Sure, it will be a burden on Internet businesses to collect and distribute the sales tax, but only if they keep their thinking firmly planted in the 20th Century. Frankly, I’m ashamed that Ebay, one of the darlings of the so-called Entrepreneurial Dot Com moment in the 1990s, the owner of online payment processing juggernaut Paypal, hasn’t considered this simple scenario:
All it takes to collect and distribute sales taxes are a few databases to hold the pertinent information and a price. Who might have such database power? Maybe Ebay? Ebay could develop an application - a processing system really - that handles all sales tax transactions for their business clients. Any why limit it to Ebay? Ebay could license this system to other Internet vendors, or to any momandpop.com, and probably at a very reasonable price. They could package it with other offerings, perhaps.
A small fee on top of the collected taxes could pay for the system in much the same way that the major credit card processors charge fees or that Ebay or Paypal charges fees.

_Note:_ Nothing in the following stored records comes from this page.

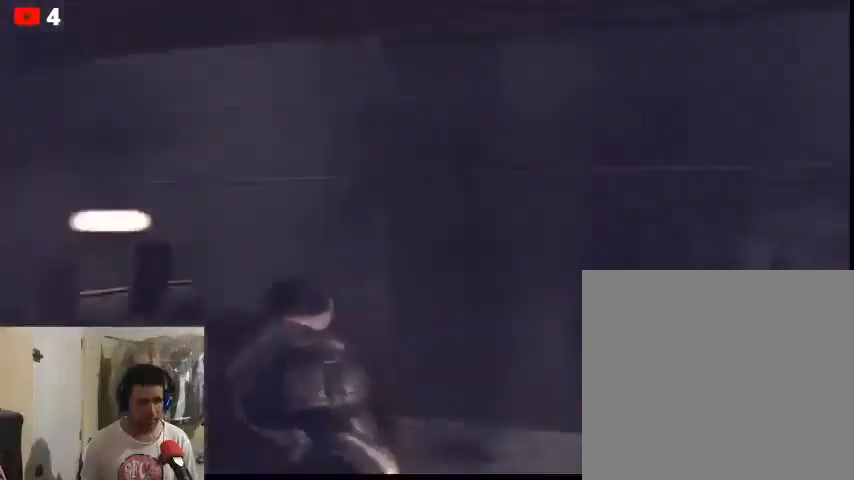
{"buttons": [], "left_stick": "up-left", "right_stick": "down", "events": [[67, "left_stick", "down-left"], [133, "right_stick", "center"], [333, "right_stick", "down"], [433, "left_stick", "up-left"]]}
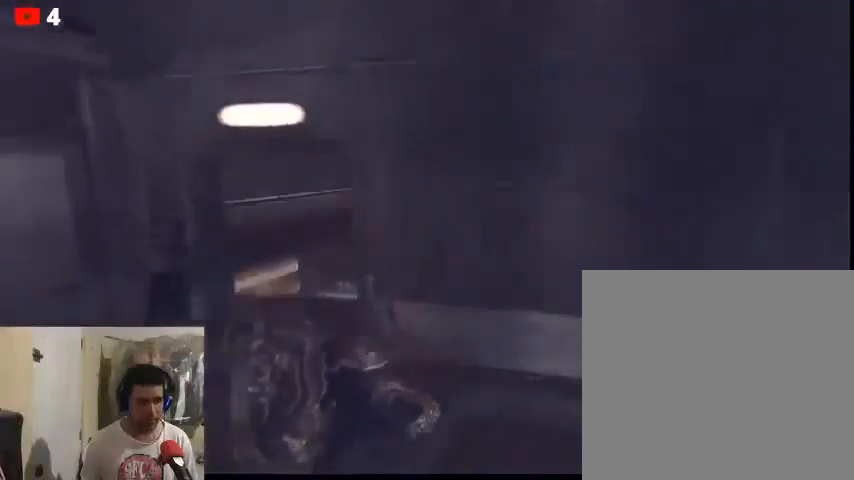
{"buttons": [], "left_stick": "up-left", "right_stick": "right", "events": [[500, "right_stick", "right"]]}
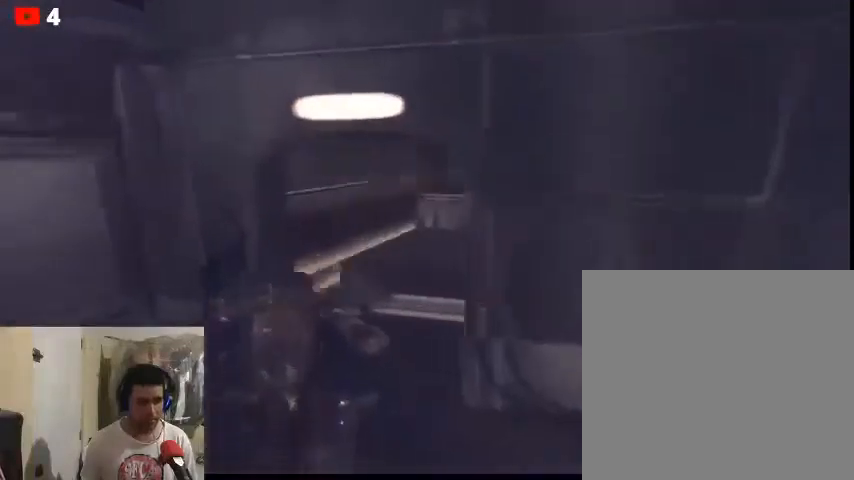
{"buttons": [], "left_stick": "up-left", "right_stick": "up-right", "events": [[333, "left_stick", "up"], [367, "right_stick", "up-right"], [467, "left_stick", "up-left"]]}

The fee could be passed on to the customer (probably would be).
The only thing Ebay should be lobbying for is some kind of unified Sales Tax system that covers the entire country, something to streamline rules and processing.
In return, the thousands of Ebay and Internet small businesses would know that they were helping to keep the infrastructure that keeps them in business, open. Just because you ordered that jar on the Internet doesn’t mean it gets shipped on the Internet, does it? Of course not, a delivery driver had to drive on roads paid for with tax dollars.
Oh, and, of course, there’s the Internet itself, which would not have existed without the significant investment of time, talent, and energy of innumerable government workers who saw a military need for a distributed communications system. Internet business would not exist today without the significant investment and support of tax dollars.